-------- RECORD EXCERPTS --------

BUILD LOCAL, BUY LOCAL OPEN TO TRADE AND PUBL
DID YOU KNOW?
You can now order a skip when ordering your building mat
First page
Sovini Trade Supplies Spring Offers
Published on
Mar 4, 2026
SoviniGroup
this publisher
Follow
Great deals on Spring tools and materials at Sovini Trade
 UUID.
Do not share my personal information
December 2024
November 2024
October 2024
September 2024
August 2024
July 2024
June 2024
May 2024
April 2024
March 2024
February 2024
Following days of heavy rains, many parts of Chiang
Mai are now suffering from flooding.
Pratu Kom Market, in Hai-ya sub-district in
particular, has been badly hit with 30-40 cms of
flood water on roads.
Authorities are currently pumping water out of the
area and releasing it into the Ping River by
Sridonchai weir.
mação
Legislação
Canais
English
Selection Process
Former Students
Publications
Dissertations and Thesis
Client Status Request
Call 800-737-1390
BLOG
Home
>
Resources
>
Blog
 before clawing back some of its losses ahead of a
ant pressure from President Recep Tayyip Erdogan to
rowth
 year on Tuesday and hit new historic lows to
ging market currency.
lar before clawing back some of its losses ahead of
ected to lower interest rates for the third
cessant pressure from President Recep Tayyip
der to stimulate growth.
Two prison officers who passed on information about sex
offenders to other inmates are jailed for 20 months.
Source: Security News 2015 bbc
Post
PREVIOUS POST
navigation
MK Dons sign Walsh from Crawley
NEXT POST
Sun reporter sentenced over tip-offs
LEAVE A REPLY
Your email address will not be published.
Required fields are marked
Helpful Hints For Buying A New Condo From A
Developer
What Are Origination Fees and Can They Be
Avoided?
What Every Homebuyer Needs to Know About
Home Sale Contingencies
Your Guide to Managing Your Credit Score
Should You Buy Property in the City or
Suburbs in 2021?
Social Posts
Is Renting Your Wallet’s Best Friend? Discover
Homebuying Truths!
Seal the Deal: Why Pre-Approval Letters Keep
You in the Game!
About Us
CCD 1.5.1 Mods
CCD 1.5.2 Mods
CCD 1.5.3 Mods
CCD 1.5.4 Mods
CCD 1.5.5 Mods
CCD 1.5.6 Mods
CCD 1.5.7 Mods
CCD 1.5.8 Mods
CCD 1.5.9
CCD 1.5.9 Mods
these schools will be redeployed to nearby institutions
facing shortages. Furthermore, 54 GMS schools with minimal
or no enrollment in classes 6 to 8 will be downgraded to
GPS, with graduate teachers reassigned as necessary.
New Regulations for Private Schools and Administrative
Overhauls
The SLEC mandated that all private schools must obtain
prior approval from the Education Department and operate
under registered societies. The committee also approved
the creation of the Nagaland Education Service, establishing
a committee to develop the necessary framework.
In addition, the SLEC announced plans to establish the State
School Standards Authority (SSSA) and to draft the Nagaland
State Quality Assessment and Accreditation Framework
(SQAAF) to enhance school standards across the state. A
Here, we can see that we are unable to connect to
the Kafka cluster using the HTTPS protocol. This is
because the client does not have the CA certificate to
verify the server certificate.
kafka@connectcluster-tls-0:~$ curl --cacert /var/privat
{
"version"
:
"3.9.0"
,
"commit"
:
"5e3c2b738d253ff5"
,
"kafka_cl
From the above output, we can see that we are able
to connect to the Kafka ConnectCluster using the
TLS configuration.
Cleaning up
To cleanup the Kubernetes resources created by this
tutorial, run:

--------

__ASSIGNMENT__.
Recast the text of all the records above as a JSON list of strings, with one string per line and blank lines omitted.

__THE COMPLETED TASK__.
[
  "BUILD LOCAL, BUY LOCAL OPEN TO TRADE AND PUBL",
  "DID YOU KNOW?",
  "You can now order a skip when ordering your building mat",
  "First page",
  "Sovini Trade Supplies Spring Offers",
  "Published on",
  "Mar 4, 2026",
  "SoviniGroup",
  "this publisher",
  "Follow",
  "Great deals on Spring tools and materials at Sovini Trade",
  " UUID.",
  "Do not share my personal information",
  "December 2024",
  "November 2024",
  "October 2024",
  "September 2024",
  "August 2024",
  "July 2024",
  "June 2024",
  "May 2024",
  "April 2024",
  "March 2024",
  "February 2024",
  "Following days of heavy rains, many parts of Chiang",
  "Mai are now suffering from flooding.",
  "Pratu Kom Market, in Hai-ya sub-district in",
  "particular, has been badly hit with 30-40 cms of",
  "flood water on roads.",
  "Authorities are currently pumping water out of the",
  "area and releasing it into the Ping River by",
  "Sridonchai weir.",
  "mação",
  "Legislação",
  "Canais",
  "English",
  "Selection Process",
  "Former Students",
  "Publications",
  "Dissertations and Thesis",
  "Client Status Request",
  "Call 800-737-1390",
  "BLOG",
  "Home",
  ">",
  "Resources",
  ">",
  "Blog",
  " before clawing back some of its losses ahead of a",
  "ant pressure from President Recep Tayyip Erdogan to",
  "rowth",
  " year on Tuesday and hit new historic lows to",
  "ging market currency.",
  "lar before clawing back some of its losses ahead of",
  "ected to lower interest rates for the third",
  "cessant pressure from President Recep Tayyip",
  "der to stimulate growth.",
  "Two prison officers who passed on information about sex",
  "offenders to other inmates are jailed for 20 months.",
  "Source: Security News 2015 bbc",
  "Post",
  "PREVIOUS POST",
  "navigation",
  "MK Dons sign Walsh from Crawley",
  "NEXT POST",
  "Sun reporter sentenced over tip-offs",
  "LEAVE A REPLY",
  "Your email address will not be published.",
  "Required fields are marked",
  "Helpful Hints For Buying A New Condo From A",
  "Developer",
  "What Are Origination Fees and Can They Be",
  "Avoided?",
  "What Every Homebuyer Needs to Know About",
  "Home Sale Contingencies",
  "Your Guide to Managing Your Credit Score",
  "Should You Buy Property in the City or",
  "Suburbs in 2021?",
  "Social Posts",
  "Is Renting Your Wallet’s Best Friend? Discover",
  "Homebuying Truths!",
  "Seal the Deal: Why Pre-Approval Letters Keep",
  "You in the Game!",
  "About Us",
  "CCD 1.5.1 Mods",
  "CCD 1.5.2 Mods",
  "CCD 1.5.3 Mods",
  "CCD 1.5.4 Mods",
  "CCD 1.5.5 Mods",
  "CCD 1.5.6 Mods",
  "CCD 1.5.7 Mods",
  "CCD 1.5.8 Mods",
  "CCD 1.5.9",
  "CCD 1.5.9 Mods",
  "these schools will be redeployed to nearby institutions",
  "facing shortages. Furthermore, 54 GMS schools with minimal",
  "or no enrollment in classes 6 to 8 will be downgraded to",
  "GPS, with graduate teachers reassigned as necessary.",
  "New Regulations for Private Schools and Administrative",
  "Overhauls",
  "The SLEC mandated that all private schools must obtain",
  "prior approval from the Education Department and operate",
  "under registered societies. The committee also approved",
  "the creation of the Nagaland Education Service, establishing",
  "a committee to develop the necessary framework.",
  "In addition, the SLEC announced plans to establish the State",
  "School Standards Authority (SSSA) and to draft the Nagaland",
  "State Quality Assessment and Accreditation Framework",
  "(SQAAF) to enhance school standards across the state. A",
  "Here, we can see that we are unable to connect to",
  "the Kafka cluster using the HTTPS protocol. This is",
  "because the client does not have the CA certificate to",
  "verify the server certificate.",
  "kafka@connectcluster-tls-0:~$ curl --cacert /var/privat",
  "{",
  "\"version\"",
  ":",
  "\"3.9.0\"",
  ",",
  "\"commit\"",
  ":",
  "\"5e3c2b738d253ff5\"",
  ",",
  "\"kafka_cl",
  "From the above output, we can see that we are able",
  "to connect to the Kafka ConnectCluster using the",
  "TLS configuration.",
  "Cleaning up",
  "To cleanup the Kubernetes resources created by this",
  "tutorial, run:"
]